What polarisation is
- Polarisation means making a transverse wave vibrate in one plane only.
- A polarising filter passes the part lined up with its axis and blocks the rest.
Polarising a transverse wave means making it vibrate:
A polarising filter passes only the vibration lined up with its axis, leaving the wave in a single plane.
Only transverse waves
- A transverse wave has many planes to choose from, so it can be polarised.
- A longitudinal wave (sound) vibrates along the travel — there is no other plane, so it cannot.
- So: if a wave can be polarised, it must be transverse.
Sound waves can be polarised.
No — sound is longitudinal (it vibrates along the travel), so there is no other plane to pick out.
If a wave can be polarised, it must be ____.
Only transverse waves have vibration directions perpendicular to travel, so only they can be polarised.
Malus's law
- Through a filter at angle $\theta$ to the polarisation: $I = I_0\cos^{2}\theta$.
- $\theta = 0^{\circ}$: all passes. $\theta = 90^{\circ}$: all blocked.
Polarised light of intensity $100\ \dfrac{\text{W}}{\text{m}^2}$ meets a filter at $60^{\circ}$ to its plane. What intensity gets through?

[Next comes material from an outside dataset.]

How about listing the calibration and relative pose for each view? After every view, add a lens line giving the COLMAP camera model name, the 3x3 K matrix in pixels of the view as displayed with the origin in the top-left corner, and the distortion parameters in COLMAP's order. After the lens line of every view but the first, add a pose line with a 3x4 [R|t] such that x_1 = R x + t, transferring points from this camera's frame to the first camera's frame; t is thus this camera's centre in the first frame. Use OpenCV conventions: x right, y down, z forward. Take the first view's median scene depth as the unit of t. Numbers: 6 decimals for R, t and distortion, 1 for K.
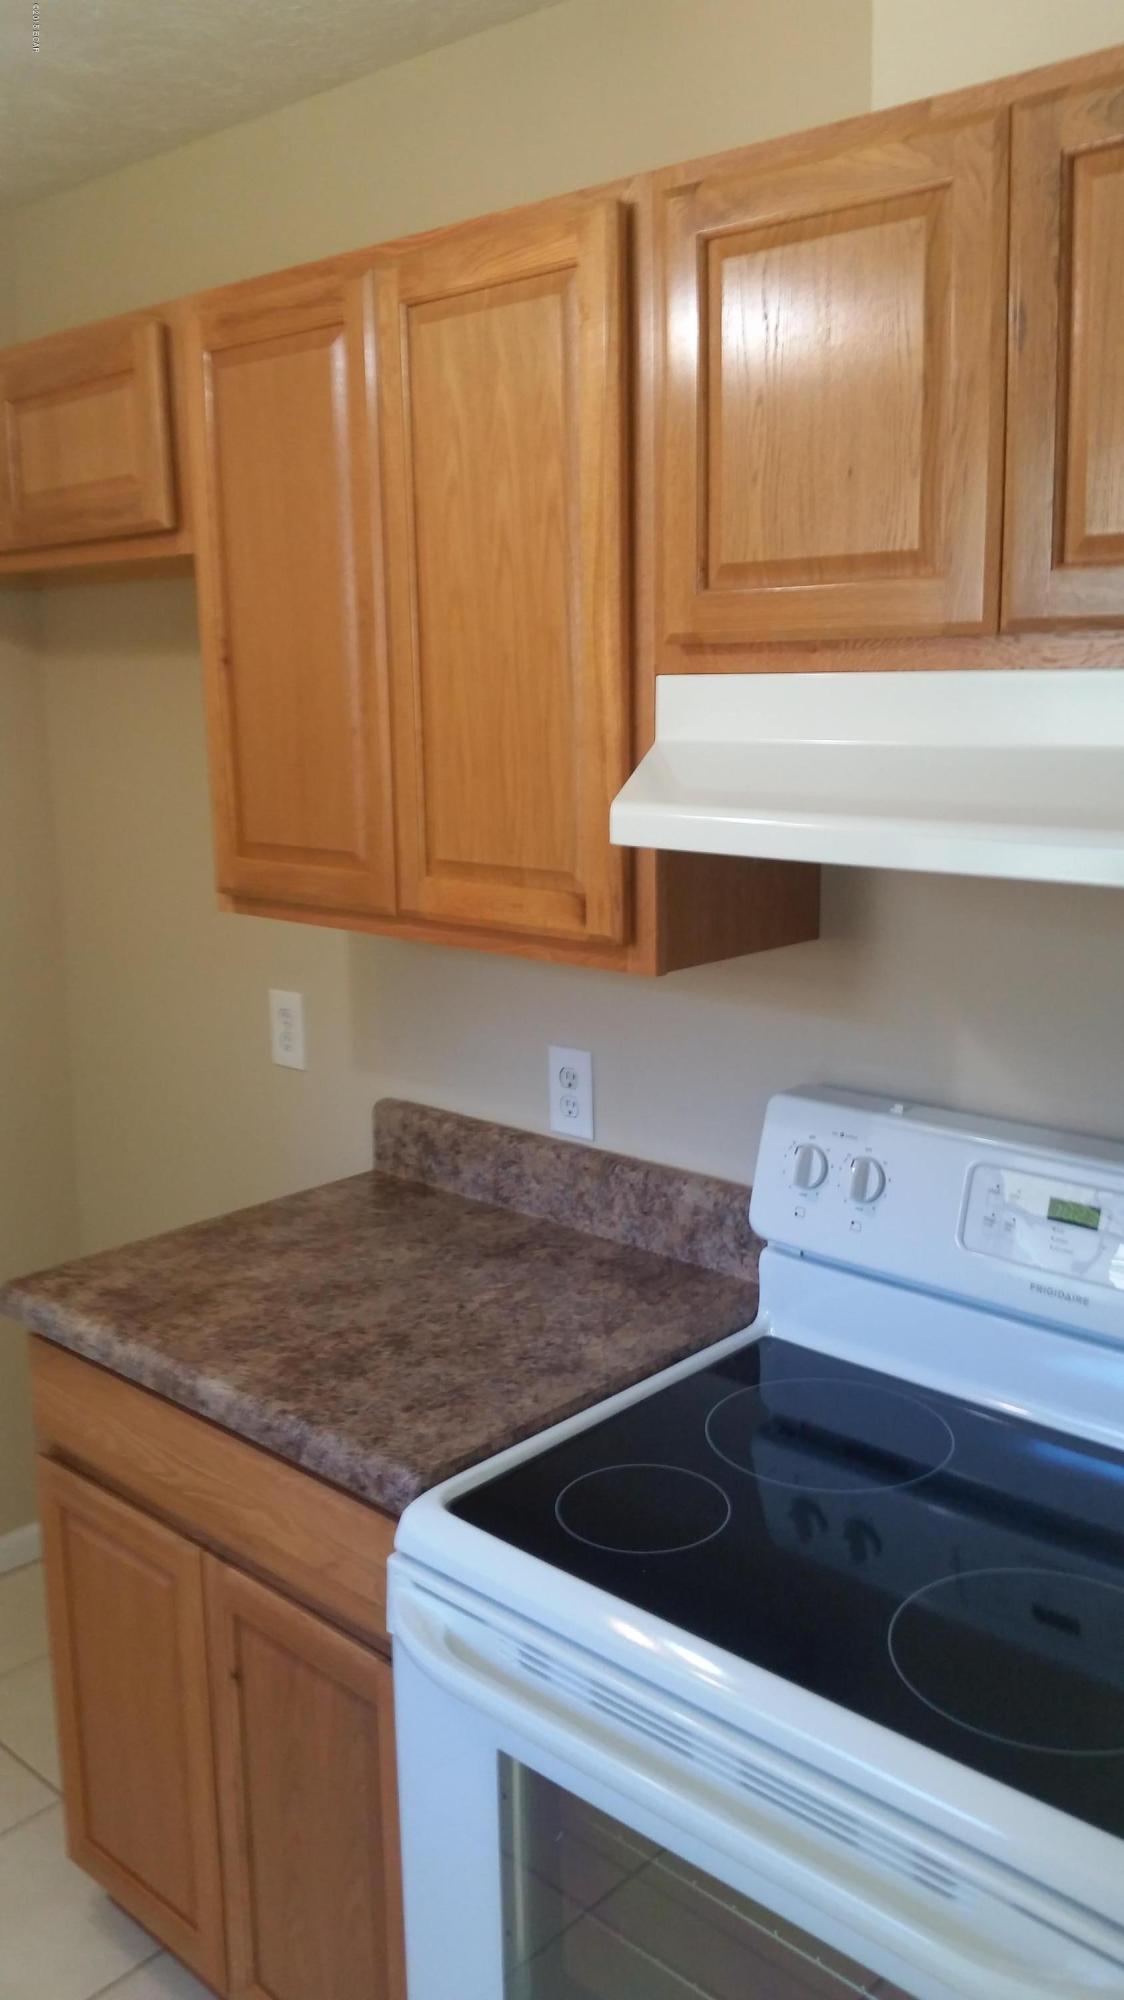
lens RADIAL K [[1704.5, 0, 562.0], [0, 1704.5, 1000.0], [0, 0, 1]] dist [0.237667, 0.004993]
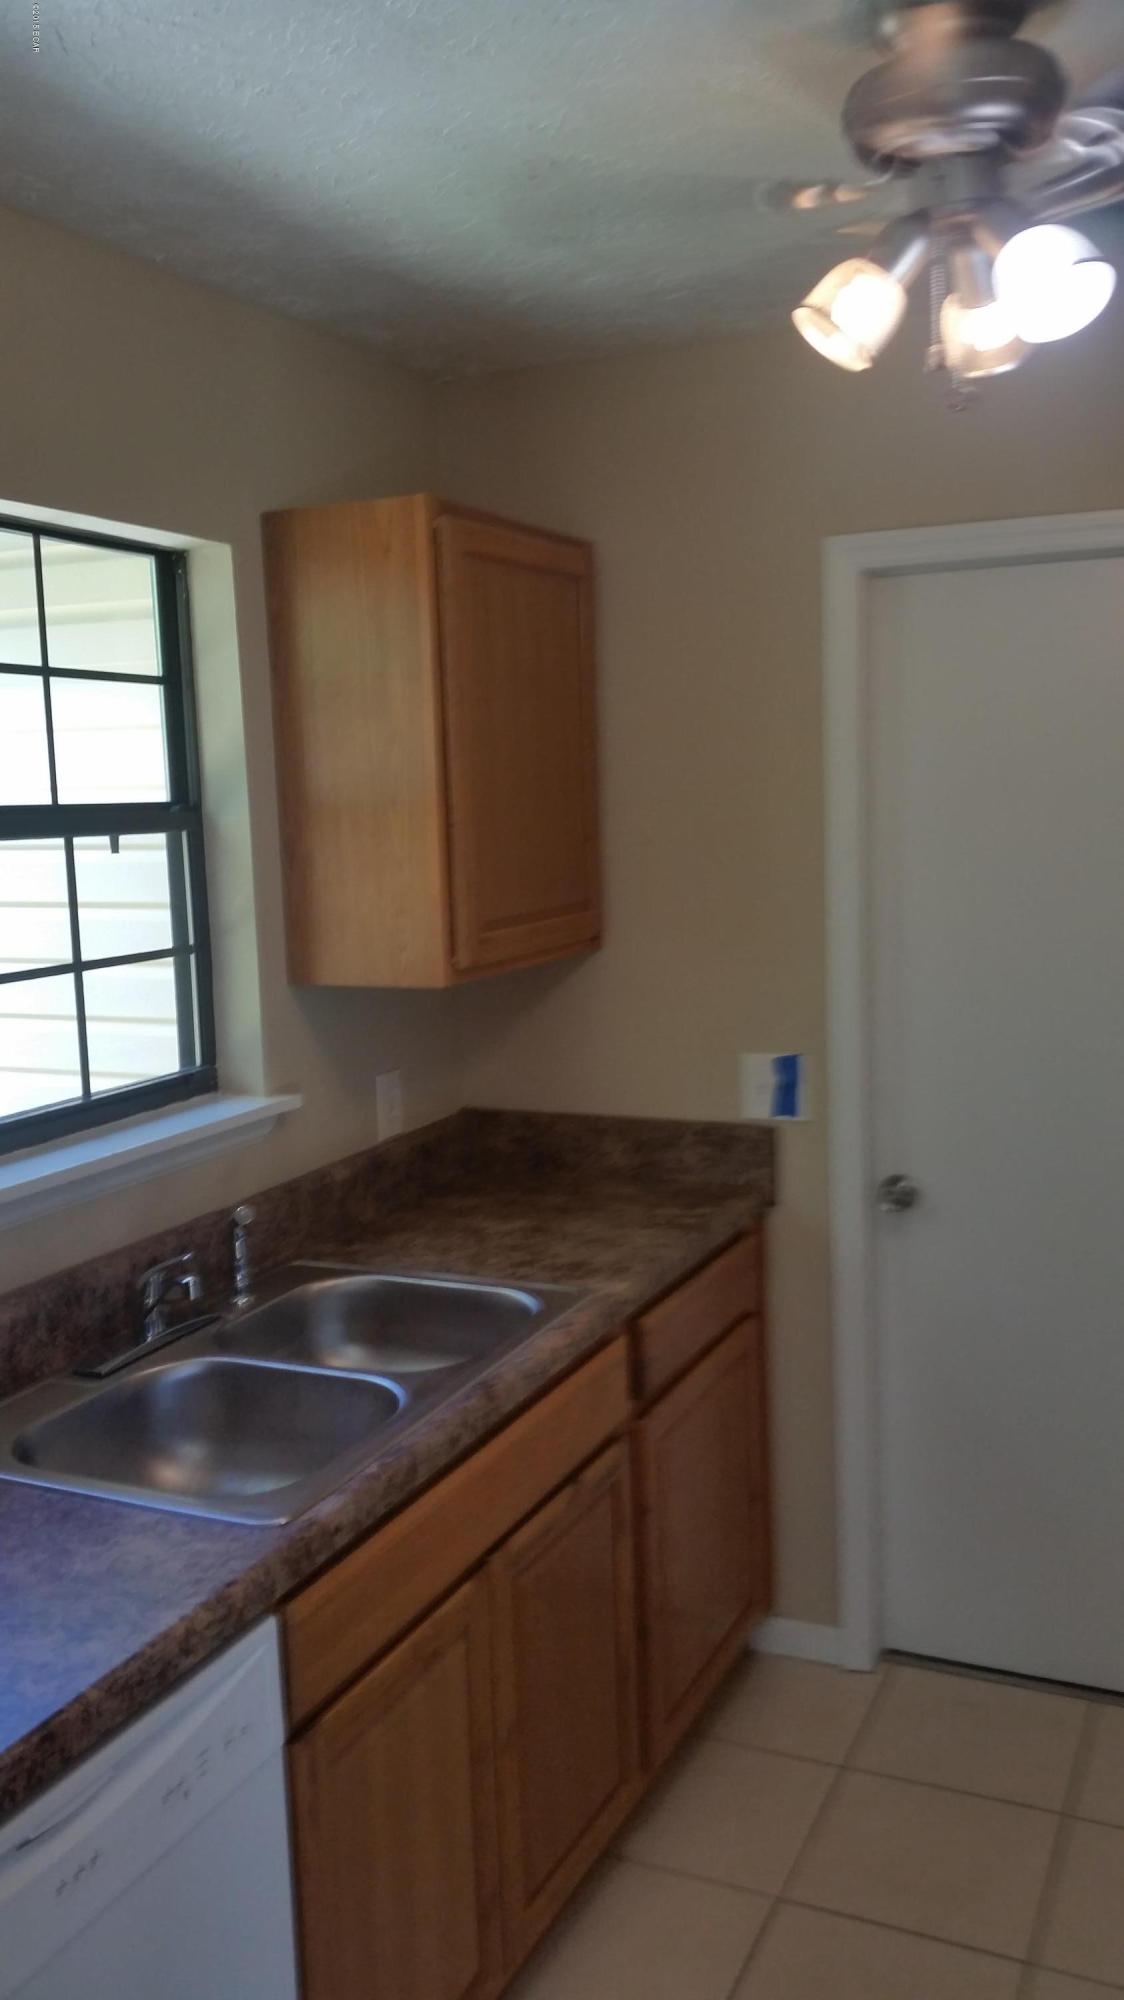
lens RADIAL K [[1704.5, 0, 562.0], [0, 1704.5, 1000.0], [0, 0, 1]] dist [0.237667, 0.004993]
pose [[-0.330216, -0.083680, 0.940189, -1.313553], [0.230126, 0.958869, 0.166168, -0.216655], [-0.915423, 0.271233, -0.297377, 1.254152]]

$I = I_0\cos^{2}\theta = 100 \times \cos^{2}60^{\circ} = 100 \times 0.25 = 25\ \dfrac{\text{W}}{\text{m}^2}$.
Worked example
- Polarised light of intensity $I_0$ meets a filter at $\theta = 60^{\circ}$.
- $I = I_0\cos^{2}60^{\circ} = I_0 \times (0.5)^{2} = \dfrac{I_0}{4}$.
- Two crossed filters ($90^{\circ}$) let through nothing at all.
Two polarising filters are crossed at $90^{\circ}$. How much light gets through?
$I = I_0\cos^{2}90^{\circ} = 0$ — crossed filters block the light completely.
You've got it
- polarisation = vibrating in one plane; only transverse waves can do it
- it is a test: if it can be polarised, it must be transverse (sound cannot)
- Malus's law: $I = I_0\cos^{2}\theta$ (crossed filters block all light)